Like me, I know that many of you reading this, have also had negative doctor experiences in your quest for answers to the symptoms which permeate your lives. I know that those negative experiences have had a real impact on my life through the years. I know that they have also shaped my responses when searching for the right physician (or my interactions with any of my physicians for that matter). I have been careful and conditioned NOT to reveal the multiple symptomology that I experience daily or while in my appointment with the doctor(s). It didn’t start out that way. But through the years and multiple doctors, I developed a negatively reinforced fear that if I should dare mention all of my symptoms, that I will be red-flagged as neurotic, slapped with a Fibromyalgia diagnosis and invited to consider counseling. Yes, it has happened to me a number of times through the years. Sjogren’s Patients should not have to feel or be treated this way.

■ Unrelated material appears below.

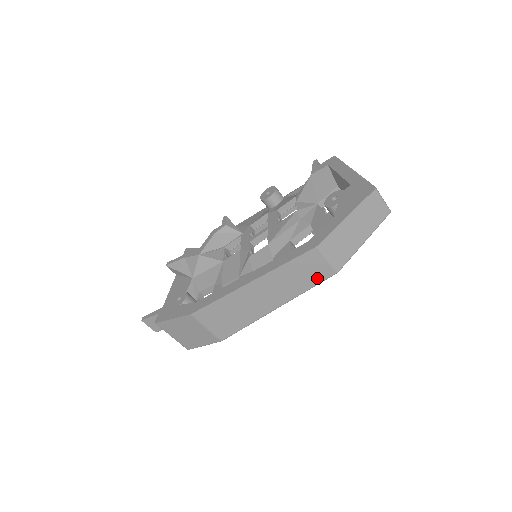
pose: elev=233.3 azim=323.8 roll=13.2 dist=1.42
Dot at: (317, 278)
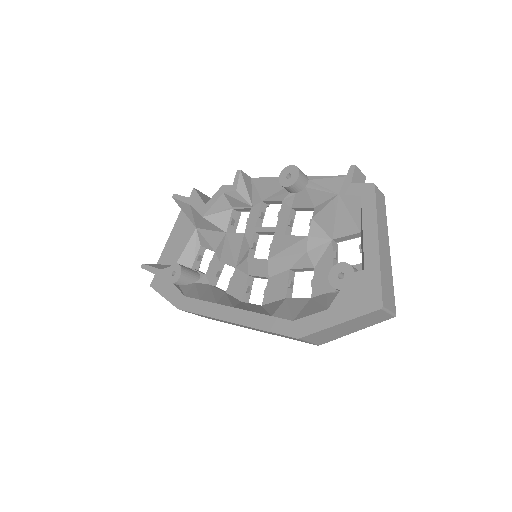
Dot at: (298, 340)
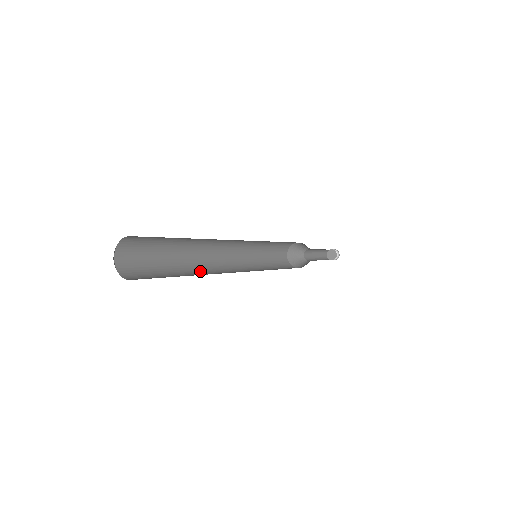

I think that the moment that most resonated and strengthened me at the Sjogren’s Patient Conference, was when one of the doctors speaking, gave examples and references of Sjogren’s Patients who had been invalidated by past physicians or wrongly diagnosed as neurotic. When he said that, you could hear the entire room react. It was painfully obvious that many, if not all, of those patients have shared that same type of awful experience at least once or more. And here I have felt as if I was the only one on this sick, lonely road.
53 years folks…I will NEVER question my sanity or second-guess my illness/symptoms again! And for that reason alone… the Sjogren’s Patient Conference was worth every penny.
If you have never been to the Sjogren’s Syndrome Patient Conference or are not a member of the Sjogren’s Syndrome Foundation, I would strongly urge you to join. Facing the Sjogren’s journey with other Sjoggies who understand is so valuable!